—Judgment, Supreme Court, New York County (Carol Huff, J.), entered on or about May 30, 1995, which, in a proceeding pursuant to Executive Law § 298 to annul the determination of respondent New York State Division of Human Rights that there was no probable cause to believe that petitioner’s employment with respondent employer was terminated because of age discrimination, denied respondent employer’s motion to dismiss the petition and granted the petition to the extent of directing further proceedings on the probable cause issue, reversed, on the law and the facts, without costs, and the petition dismissed.
Petitioner, Dr. Shmuel Albert, was hired by respondent, Beth Israel Medical Center, in December 1986 and discharged in June 1992 as part of personnel changes and a reorganization of the focus of the hospital’s radiology department. Dr. Albert, alleging that his termination was motivated by illegal age discrimination, filed complaints with the Federal Equal
In response to petitioner’s complaint, the hospital submitted a position statement and supporting documents, responding to petitioner’s allegations. In reply, petitioner submitted his own statement, dated May 24, 1992. On March 8, 1993, Kidd made a field visit to the hospital, where she interviewed Drs. Killip and Ablow and memorialized the results in two memoranda. These interviews were then reviewed by Kidd with petitioner in a telephone conference on December 20,1993. Subsequently, on December 27, 1993, Kidd met with petitioner at the Division for approximately 21/a hours to discuss all the documents in the investigative file, and to allow petitioner to detail all the factors he believed were relevant to his claim. Kidd received another statement from petitioner, dated January 14, 1994, containing additional information which he felt was pertinent to his discrimination claim. On January 6, 1994, Kidd told petitioner over the telephone that she was going to make another field visit to the hospital to review his personnel files, which she did on January 18, 1994. The following day, Kidd telephoned petitioner to inform him that she had reviewed his personnel files, and was going to look at the files of the EEOC, which had already concluded its investigation. Kidd also told petitioner that her investigation was nearing an end and that he should submit anything else he thought should be considered. Petitioner did not have any further communication with Kidd, either by letter or telephone. Kidd visited the EEOC to review its file on February 4, 1994. On August 16, 1994, Kidd submitted her investigative report, concluding that petitioner’s discharge had been unrelated to his age, and that he had been terminated as a result of the hospital’s legitimate business needs. The Division issued a determination, dated August 24, 1994, that there was no probable cause to support petitioner’s claim of age discrimination. This petition ensued.

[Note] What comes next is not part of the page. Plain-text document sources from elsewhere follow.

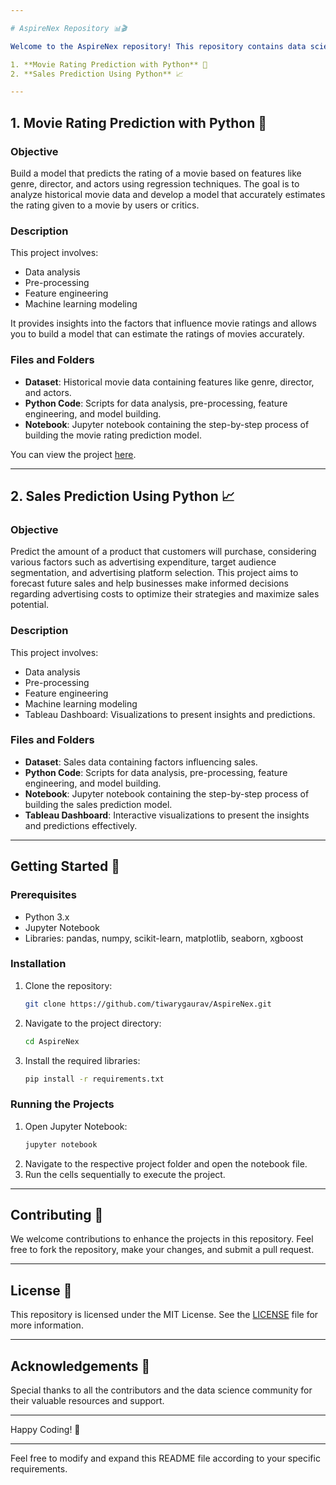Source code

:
 ```yaml
---

# AspireNex Repository 📊🎬

Welcome to the AspireNex repository! This repository contains data science tasks and projects focused on predictive analytics using Python. The projects included are:

1. **Movie Rating Prediction with Python** 🎥
2. **Sales Prediction Using Python** 📈

---
```


## 1. Movie Rating Prediction with Python 🎥

### Objective
Build a model that predicts the rating of a movie based on features like genre, director, and actors using regression techniques. The goal is to analyze historical movie data and develop a model that accurately estimates the rating given to a movie by users or critics.

### Description
This project involves:
- Data analysis
- Pre-processing
- Feature engineering
- Machine learning modeling

It provides insights into the factors that influence movie ratings and allows you to build a model that can estimate the ratings of movies accurately.

### Files and Folders
- **Dataset**: Historical movie data containing features like genre, director, and actors.
- **Python Code**: Scripts for data analysis, pre-processing, feature engineering, and model building.
- **Notebook**: Jupyter notebook containing the step-by-step process of building the movie rating prediction model.

You can view the project [here](https://github.com/tiwarygaurav/AspireNex).

---

## 2. Sales Prediction Using Python 📈

### Objective
Predict the amount of a product that customers will purchase, considering various factors such as advertising expenditure, target audience segmentation, and advertising platform selection. This project aims to forecast future sales and help businesses make informed decisions regarding advertising costs to optimize their strategies and maximize sales potential.

### Description
This project involves:
- Data analysis
- Pre-processing
- Feature engineering
- Machine learning modeling
- Tableau Dashboard: Visualizations to present insights and predictions.

### Files and Folders
- **Dataset**: Sales data containing factors influencing sales.
- **Python Code**: Scripts for data analysis, pre-processing, feature engineering, and model building.
- **Notebook**: Jupyter notebook containing the step-by-step process of building the sales prediction model.
- **Tableau Dashboard**: Interactive visualizations to present the insights and predictions effectively.

---

## Getting Started 🚀

### Prerequisites
- Python 3.x
- Jupyter Notebook
- Libraries: pandas, numpy, scikit-learn, matplotlib, seaborn, xgboost

### Installation
1. Clone the repository:
   ```bash
   git clone https://github.com/tiwarygaurav/AspireNex.git
   ```
2. Navigate to the project directory:
   ```bash
   cd AspireNex
   ```
3. Install the required libraries:
   ```bash
   pip install -r requirements.txt
   ```

### Running the Projects
1. Open Jupyter Notebook:
   ```bash
   jupyter notebook
   ```
2. Navigate to the respective project folder and open the notebook file.
3. Run the cells sequentially to execute the project.

---

## Contributing 🤝

We welcome contributions to enhance the projects in this repository. Feel free to fork the repository, make your changes, and submit a pull request.

---

## License 📜

This repository is licensed under the MIT License. See the [LICENSE](LICENSE) file for more information.

---

## Acknowledgements 🙏

Special thanks to all the contributors and the data science community for their valuable resources and support.

---

Happy Coding! 🚀

---

Feel free to modify and expand this README file according to your specific requirements.
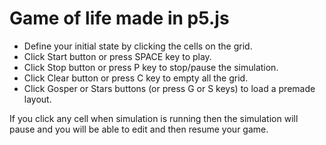# Game of life made in p5.js

- Define your initial state by clicking the cells on the grid. 
- Click Start button or press SPACE key to play.
- Click Stop button or press P key to stop/pause the simulation.
- Click Clear button or press C key to empty all the grid.
- Click Gosper or Stars buttons (or press G or S keys) to load a premade layout.

If you click any cell when simulation is running then the simulation will pause and you will be able to edit and then resume your game.
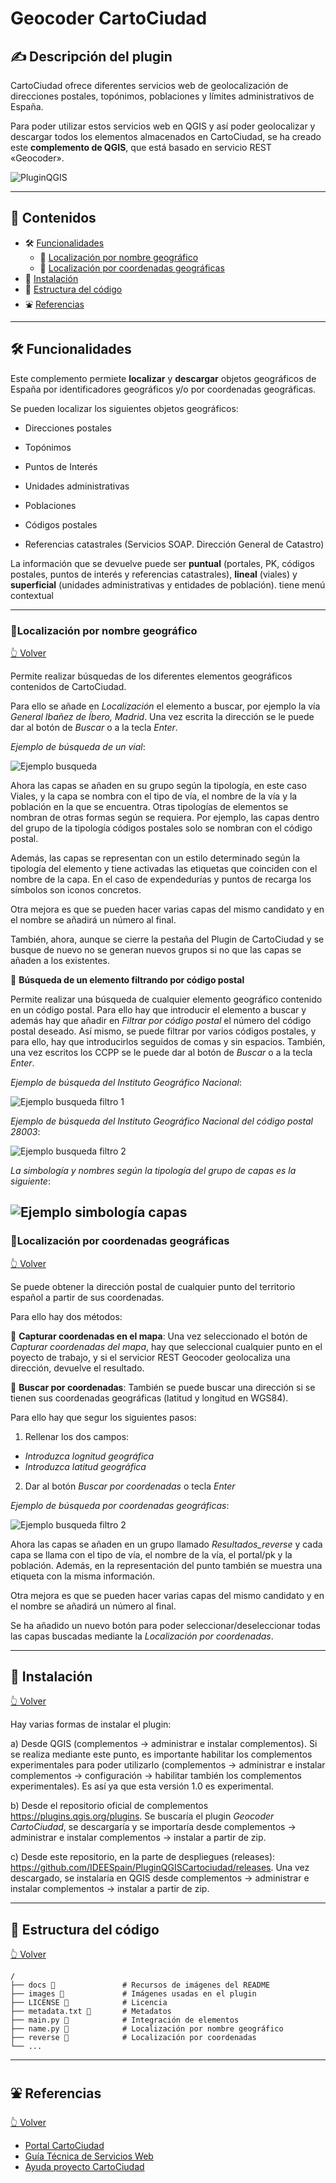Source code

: #  Geocoder CartoCiudad 

## ✍️ Descripción del plugin

CartoCiudad ofrece diferentes servicios web de geolocalización de direcciones postales, topónimos, poblaciones y límites administrativos de España.
 
Para poder utilizar estos servicios web en QGIS y así poder geolocalizar y descargar todos los elementos almacenados en CartoCiudad, se ha creado este **complemento de QGIS**, que está basado en servicio REST «Geocoder».
 
 ![PluginQGIS](docs/inicio.png)
 
---

<a name="contenidos"></a>

## 📇 Contenidos

* 🛠 [Funcionalidades](#funcionalidades)
  * 🔸 [Localización por nombre geográfico](#nombregeografico)
  * 🔸 [Localización por coordenadas geográficas](#coordenadas)
* 🚀 [Instalación](#instalacion)
* 📁 [Estructura del código](#estructura)
* ⛲️ [Referencias](#referencias)

---

## 🛠 Funcionalidades <a name="funcionalidades"></a>

Este complemento permiete **localizar** y **descargar** objetos geográficos de España por identificadores geográficos y/o por coordenadas geográficas. 

Se pueden localizar los siguientes objetos geográficos:
 
  * Direcciones postales
 
  * Topónimos
 
  * Puntos de Interés
 
  * Unidades administrativas
 
  * Poblaciones
 
  * Códigos postales
 
  * Referencias catastrales (Servicios SOAP. Dirección General de Catastro)
 
La información que se devuelve puede ser **puntual** (portales, PK, códigos postales, puntos de interés y referencias catastrales), **lineal** (viales) y **superficial** (unidades administrativas y entidades de población).
tiene menú contextual

---

### 🔸Localización por nombre geográfico <a name="nombregeografico"></a>

[👆 Volver](#contenidos)

Permite realizar búsquedas de los diferentes elementos geográficos contenidos de CartoCiudad.

Para ello se añade en *Localización* el elemento a buscar, por ejemplo la vía *General Ibañez de Íbero, Madrid*. Una vez escrita la dirección se le puede dar al botón de *Buscar* o a la tecla *Enter*.

 *Ejemplo de búsqueda de un vial*:

![Ejemplo busqueda](docs/ejemplo_ng.png)

Ahora las capas se añaden en su grupo según la tipología, en este caso Viales, y la capa se nombra con el tipo de vía, el nombre de la vía y la población en la que se encuentra. Otras tipologías de elementos se nombran de otras formas según se requiera. Por ejemplo, las capas dentro del grupo de la tipología códigos postales solo se nombran con el código postal. 

Además, las capas se representan con un estilo determinado según la tipología del elemento y tiene activadas las etiquetas que coinciden con el nombre de la capa. En el caso de expendedurías y puntos de recarga los símbolos son iconos concretos.

Otra mejora es que se pueden hacer varias capas del mismo candidato y en el nombre se añadirá un número al final.

También, ahora, aunque se cierre la pestaña del Plugin de CartoCiudad y se busque de nuevo no se generan nuevos grupos si no que las capas se añaden a los existentes.





🔹 **Búsqueda de un elemento filtrando por código postal**

Permite realizar una búsqueda de cualquier elemento geográfico contenido en un código postal. 
Para ello hay que introducir el elemento a buscar y además hay que añadir en *Filtrar por código postal* el número del código postal deseado. Así mismo, se puede filtrar por varios códigos postales, y para ello, hay que introducirlos seguidos de comas y sin espacios. También, una vez escritos los CCPP se le puede dar al botón de *Buscar* o a la tecla *Enter*.

 *Ejemplo de búsqueda del Instituto Geográfico Nacional*:

![Ejemplo busqueda filtro 1](docs/filtro1.png)

 *Ejemplo de búsqueda del Instituto Geográfico Nacional del código postal 28003*:
 
![Ejemplo busqueda filtro 2](docs/filtro2.png)

*La simbología y nombres según la tipología del grupo de capas es la siguiente*:

![Ejemplo simbología capas](docs/simbologia.png)
---

### 🔸Localización por coordenadas geográficas <a name="coordenadas"></a>

[👆 Volver](#contenidos)

Se puede obtener la dirección postal de cualquier punto del territorio español a partir de sus coordenadas.

Para ello hay dos métodos:

🔹 **Capturar coordenadas en el mapa**:
Una vez seleccionado el botón de *Capturar coordenadas del mapa*, hay que seleccional cualquier punto en el poyecto de trabajo, y si el servicior REST Geocoder geolocaliza una dirección, devuelve el resultado.


🔹 **Buscar por coordenadas**:
También se puede buscar una dirección si se tienen sus coordenadas geográficas (latitud y longitud en WGS84).

Para ello hay que segur los siguientes pasos:

1. Rellenar los dos campos:
 * *Introduzca lognitud geográfica*
 * *Introduzca latitud geográfica*

2. Dar al botón *Buscar por coordenadas* o tecla *Enter*

 *Ejemplo de búsqueda por coordenadas geográficas*:
 
![Ejemplo busqueda filtro 2](docs/Busquedacoordenadas.png)

Ahora las capas se añaden en un grupo llamado *Resultados_reverse* y cada capa se llama con el tipo de vía, el nombre de la vía, el portal/pk y la población. Además, en la representación del punto también se muestra una etiqueta con la misma información.

Otra mejora es que se pueden hacer varias capas del mismo candidato y en el nombre se añadirá un número al final.

Se ha añadido un nuevo botón para poder seleccionar/deseleccionar todas las capas buscadas mediante la *Localización por coordenadas*.

---

## 🚀 Instalación <a name="instalacion"></a>

[👆 Volver](#contenidos)

Hay varias formas de instalar el plugin:

a) Desde QGIS (complementos -> administrar e instalar complementos).
Si se realiza mediante este punto, es importante habilitar los complementos experimentales para poder utilizarlo (complementos -> administrar e instalar complementos -> configuración -> habilitar también los complementos experimentales). Es así ya que esta versión 1.0 es experimental.

b) Desde el repositorio oficial de complementos https://plugins.qgis.org/plugins. Se buscaría el plugin *Geocoder CartoCiudad*, se descargaría y se importaría desde complementos -> administrar e instalar complementos -> instalar a partir de zip.

c) Desde este repositorio, en la parte de despliegues (releases): https://github.com/IDEESpain/PluginQGISCartociudad/releases. Una vez descargado, se instalaría en QGIS desde complementos -> administrar e instalar complementos -> instalar a partir de zip.

---

## 📁 Estructura del código <a name="estructura"></a>

[👆 Volver](#contenidos)

```any
/
├── docs 📁               # Recursos de imágenes del README
├── images 🌈             # Imágenes usadas en el plugin
├── LICENSE 📢            # Licencia              
├── metadata.txt 📁       # Metadatos
├── main.py 📁            # Integración de elementos
├── name.py 📁            # Localización por nombre geográfico
├── reverse 📁            # Localización por coordenadas
└── ...
```
---

## ⛲️ Referencias <a name="referencias"></a>

[👆 Volver](#contenidos)

* [Portal CartoCiudad](https://www.cartociudad.es/web/portal)
* [Guía Técnica de Servicios Web](https://www.idee.es/resources/documentos/Cartociudad/CartoCiudad_ServiciosWeb.pdf)
* [Ayuda proyecto CartoCiudad](https://www.idee.es/resources/documentos/Cartociudad/StoryMap.html)
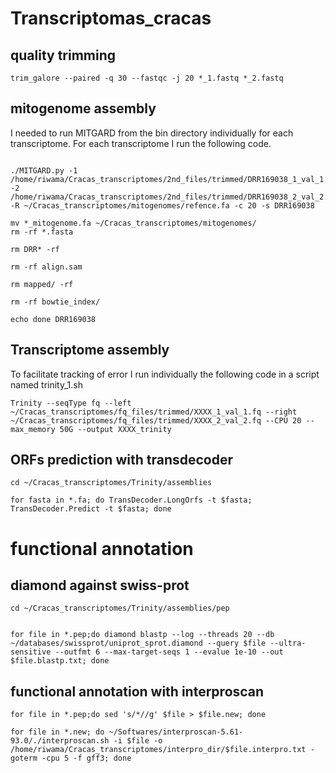# Transcriptomas_cracas

## quality trimming

```
trim_galore --paired -q 30 --fastqc -j 20 *_1.fastq *_2.fastq
```

## mitogenome assembly

I needed to run MITGARD from the bin directory individually for each transcriptome. For each transcriptome I run the following code.

```

./MITGARD.py -1 /home/riwama/Cracas_transcriptomes/2nd_files/trimmed/DRR169038_1_val_1.fq -2 /home/riwama/Cracas_transcriptomes/2nd_files/trimmed/DRR169038_2_val_2.fq -R ~/Cracas_transcriptomes/mitogenomes/refence.fa -c 20 -s DRR169038

mv *_mitogenome.fa ~/Cracas_transcriptomes/mitogenomes/
rm -rf *.fasta

rm DRR* -rf

rm -rf align.sam

rm mapped/ -rf

rm -rf bowtie_index/

echo done DRR169038
```

## Transcriptome assembly

To facilitate tracking of error I run individually the following code in a script named trinity_1.sh

```
Trinity --seqType fq --left ~/Cracas_transcriptomes/fq_files/trimmed/XXXX_1_val_1.fq --right ~/Cracas_transcriptomes/fq_files/trimmed/XXXX_2_val_2.fq --CPU 20 --max_memory 50G --output XXXX_trinity
```
## ORFs prediction with transdecoder

```
cd ~/Cracas_transcriptomes/Trinity/assemblies

for fasta in *.fa; do TransDecoder.LongOrfs -t $fasta; TransDecoder.Predict -t $fasta; done
```
# functional annotation
## diamond against swiss-prot

```
cd ~/Cracas_transcriptomes/Trinity/assemblies/pep


for file in *.pep;do diamond blastp --log --threads 20 --db ~/databases/swissprot/uniprot_sprot.diamond --query $file --ultra-sensitive --outfmt 6 --max-target-seqs 1 --evalue 1e-10 --out $file.blastp.txt; done
```

## functional annotation with interproscan

```
for file in *.pep;do sed 's/*//g' $file > $file.new; done

for file in *.new; do ~/Softwares/interproscan-5.61-93.0/./interproscan.sh -i $file -o /home/riwama/Cracas_transcriptomes/interpro_dir/$file.interpro.txt -goterm -cpu 5 -f gff3; done
```





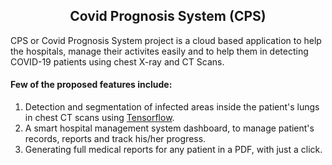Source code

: <h2 align="center">Covid Prognosis System (CPS)</h2>

CPS or Covid Prognosis System project is a cloud based application to help the hospitals, manage their activites easily and to help them in detecting COVID-19 patients using chest X-ray and CT Scans.  


####  Few of the proposed features include:

  1. Detection and segmentation of infected areas inside the patient's lungs in chest CT scans using [Tensorflow](https://www.tensorflow.org/).
  1. A smart hospital management system dashboard, to manage patient's records, reports and track his/her progress.
  1. Generating full medical reports for any patient in a PDF, with just a click. 
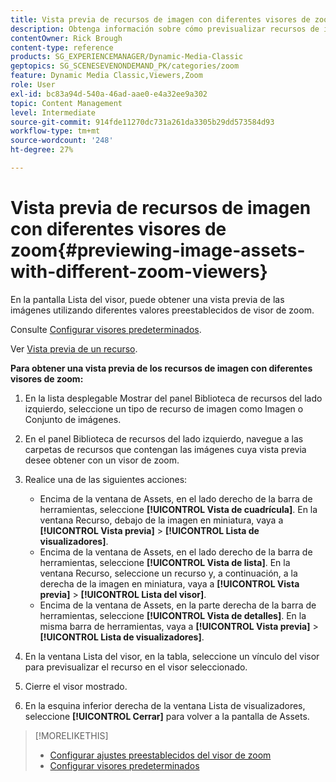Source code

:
 ```yaml
---
title: Vista previa de recursos de imagen con diferentes visores de zoom
description: Obtenga información sobre cómo previsualizar recursos de imagen con diferentes visores de zoom en Adobe Dynamic Media Classic.
contentOwner: Rick Brough
content-type: reference
products: SG_EXPERIENCEMANAGER/Dynamic-Media-Classic
geptopics: SG_SCENESEVENONDEMAND_PK/categories/zoom
feature: Dynamic Media Classic,Viewers,Zoom
role: User
exl-id: bc83a94d-540a-46ad-aae0-e4a32ee9a302
topic: Content Management
level: Intermediate
source-git-commit: 914fde11270dc731a261da3305b29dd573584d93
workflow-type: tm+mt
source-wordcount: '248'
ht-degree: 27%

---
```


# Vista previa de recursos de imagen con diferentes visores de zoom{#previewing-image-assets-with-different-zoom-viewers}

En la pantalla Lista del visor, puede obtener una vista previa de las imágenes utilizando diferentes valores preestablecidos de visor de zoom.

Consulte [Configurar visores predeterminados](application-setup.md#configuring_default_viewers).

Ver [Vista previa de un recurso](previewing-asset.md#previewing_an_asset).

**Para obtener una vista previa de los recursos de imagen con diferentes visores de zoom:**

1. En la lista desplegable Mostrar del panel Biblioteca de recursos del lado izquierdo, seleccione un tipo de recurso de imagen como Imagen o Conjunto de imágenes.
1. En el panel Biblioteca de recursos del lado izquierdo, navegue a las carpetas de recursos que contengan las imágenes cuya vista previa desee obtener con un visor de zoom.
1. Realice una de las siguientes acciones:

   * Encima de la ventana de Assets, en el lado derecho de la barra de herramientas, seleccione **[!UICONTROL Vista de cuadrícula]**. En la ventana Recurso, debajo de la imagen en miniatura, vaya a **[!UICONTROL Vista previa]** > **[!UICONTROL Lista de visualizadores]**.
   * Encima de la ventana de Assets, en el lado derecho de la barra de herramientas, seleccione **[!UICONTROL Vista de lista]**. En la ventana Recurso, seleccione un recurso y, a continuación, a la derecha de la imagen en miniatura, vaya a **[!UICONTROL Vista previa]** > **[!UICONTROL Lista del visor]**.
   * Encima de la ventana de Assets, en la parte derecha de la barra de herramientas, seleccione **[!UICONTROL Vista de detalles]**. En la misma barra de herramientas, vaya a **[!UICONTROL Vista previa]** > **[!UICONTROL Lista de visualizadores]**.

1. En la ventana Lista del visor, en la tabla, seleccione un vínculo del visor para previsualizar el recurso en el visor seleccionado.
1. Cierre el visor mostrado.
1. En la esquina inferior derecha de la ventana Lista de visualizadores, seleccione **[!UICONTROL Cerrar]** para volver a la pantalla de Assets.

>[!MORELIKETHIS]
>
>* [Configurar ajustes preestablecidos del visor de zoom](setting-zoom-viewer-presets.md#setting_up_zoom_viewer_presets)
>* [Configurar visores predeterminados](application-setup.md#configuring_default_viewers)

Essentially, the petition presents a "substantial evidence” question and Supreme Court should have transferred the entire proceeding to this Court for review (CPLR 7803 [4]; 7804 [g]). Petitioner’s contention, apparently persuasive to Supreme Court and the dissent, that the Division’s investigation into his
We have previously held that the Division has "broad discretion in determining the method to be employed in investigating a claim” (Matter of Bal v New York State Div. of Human Rights, 202 AD2d 236, 237, lv denied 84 NY2d 805 [Division’s determination of no probable cause upheld where petitioner had an opportunity, including a two-hour conference, to rebut the agency’s case and present his own evidence]; see also, Matter of Chirgotis v Mobil Oil Corp., 128 AD2d 400, 402-403, lv denied 69 NY2d 612 [Division’s determination of no probable cause not abbreviated or one-sided where, although petitioner was not interviewed, petitioner claiming age and sex discrimination was permitted opportunity to respond to her employer’s submissions by offering written statements]). Here, the record clearly establishes that Kidd used many of the same methods previously upheld to conduct her investigation of petitioner’s claim and that petitioner was given a full and fair opportunity to rebut the evidence submitted by his former employer (compare, e.g., Soellner v State Div. of Human Rights, 100 AD2d 876), both orally and in writing.
Furthermore, a "no probable cause” determination by the Division will not be set aside unless it is found to be arbitrary and capricious (see, Matter of Gajjar v Union Coll., 107 AD2d 917; State Div. of Human Rights v Buffalo Columbus Hosp., 116 AD2d 1013). Here, there is evidence, which the Division was entitled to credit, that reconsideration of petitioner’s continued retention was justified by the hospital’s decision to switch the emphasis of its MRI technology from research uses to clinical uses, as well as its need to adjust to budget constraints in a manner that was consistent with its emerging clinical focus. Upon our review of the record, which is adequate for purposes of judicial review as it sets forth the manner of the Division’s investigation and the nature of the evidence considered, we find that the Division’s no probable cause determination was supported by substantial evidence. Accordingly, the Division’s determination should not have been annulled and the petition should have been dismissed.